Rise Up Sisterhood Summer Goddess session. Photo Cred Kristy Powers Photography

Do you have friendships where you can be vulnerable, speak your truth and explore every inch of your soul completely free of judgment? Or, do you hold back in fear of being seen a way that’s anything less than your idea of perfect? Or maybe you’ve just stopped trying to make those connections because it can feel HARD to make friends as an adult, am I right?

Let’s unpack where this may be coming from, and then take a look at what letting those walls down may mean for you, shall we?

When did we become so disconnected?

We all have this lizard-brain fear of being outcast from our social circle that stems from our fun times as cavepeople. If we were seen as weak, we would be outcast and soon after we’d meet our untimely demise, probably by some sabre-toothed tiger or another scary beast of some sort. 

This fun auto-programming causes us to hold back in times when we need to be seen the most. Plus, I think we can all remember times where we’ve been on both the giving and receiving end of catty interactions! This fosters mistrust, side-eyes, and a fear of repeating the same experiences.

With all this mistrust among women, it’s pretty normal to find yourself questioning the authenticity of the interactions around you. Paired with the deep rooted hurts we’ve experienced lifetime after lifetime (hello witch wounds!), our walls are up.

Add to the equation things like work, home care, soccer practices, and more work, we have lost the ability to prioritize deep self-care, and have placed wine dates and bitch fests ahead of those soulful, meaningful relationships. Let’s be honest. While these interactions can feel good in the moment, they’re often a bandaid fix in place of what we actually need.

We need the type of friendships that have us feeling so deeply supported, regardless of what our story may be, that give us confidence and the type of love that we can’t really get from our spouse or children.
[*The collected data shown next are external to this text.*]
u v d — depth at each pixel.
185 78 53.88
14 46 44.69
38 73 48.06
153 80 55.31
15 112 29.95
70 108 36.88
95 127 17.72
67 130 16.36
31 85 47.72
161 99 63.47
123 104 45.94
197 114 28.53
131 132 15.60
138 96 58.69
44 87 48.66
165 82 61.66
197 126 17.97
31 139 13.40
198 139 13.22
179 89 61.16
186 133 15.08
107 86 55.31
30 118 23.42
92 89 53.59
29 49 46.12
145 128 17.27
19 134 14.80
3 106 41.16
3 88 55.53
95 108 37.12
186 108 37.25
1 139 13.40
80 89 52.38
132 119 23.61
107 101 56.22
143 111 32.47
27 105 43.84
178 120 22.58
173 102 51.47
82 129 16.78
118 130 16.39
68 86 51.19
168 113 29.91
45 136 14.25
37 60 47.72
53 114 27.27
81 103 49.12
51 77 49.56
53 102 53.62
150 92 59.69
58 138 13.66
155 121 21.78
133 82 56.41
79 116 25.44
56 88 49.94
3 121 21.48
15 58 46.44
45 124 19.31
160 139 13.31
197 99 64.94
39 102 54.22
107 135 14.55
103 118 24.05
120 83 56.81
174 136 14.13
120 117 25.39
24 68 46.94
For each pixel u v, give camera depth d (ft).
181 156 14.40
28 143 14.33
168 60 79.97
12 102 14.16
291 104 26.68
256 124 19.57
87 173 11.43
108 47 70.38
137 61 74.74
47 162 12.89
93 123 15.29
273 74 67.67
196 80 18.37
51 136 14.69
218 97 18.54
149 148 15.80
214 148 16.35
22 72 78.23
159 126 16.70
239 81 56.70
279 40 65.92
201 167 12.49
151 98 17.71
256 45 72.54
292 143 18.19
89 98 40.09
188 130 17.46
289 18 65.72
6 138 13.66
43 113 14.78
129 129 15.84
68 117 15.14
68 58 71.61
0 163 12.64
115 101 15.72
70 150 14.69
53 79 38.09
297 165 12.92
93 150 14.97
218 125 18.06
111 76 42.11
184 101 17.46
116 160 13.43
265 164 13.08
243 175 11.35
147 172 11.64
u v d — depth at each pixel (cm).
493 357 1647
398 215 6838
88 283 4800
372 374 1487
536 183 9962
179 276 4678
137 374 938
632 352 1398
(And, I won’t even get into the masculine-driven state that society has been in, which puts us in a weird space where asking for help and support is seen as a sign of weakness).

So What Now?

Rebuilding our trust in women involves work.

It has to begin with us. I will go into this in an upcoming blog post, but this includes owning our shadow, reclaiming what brings us joy, facing our fears and releasing limiting beliefs (also all things we’ll cover in Awaken, which launches January 7th!). We do this because when we can remember who we are, it gives us a foundation for what we’re willing to stand for, and it also shows us the type of women we deserve to be surrounded by.

Alongside this inner work, we have to trust that we are only going to be given exactly what we can handle, and this includes working through any fears around being seen in new situations by new people. Unfortunately, I don’t think a dating app for meeting soul sisters has been invented yet (business idea?). It’s a good thing that over 3 billion people have access to the internet, and there’s bound to be a few that have interests that align with yours!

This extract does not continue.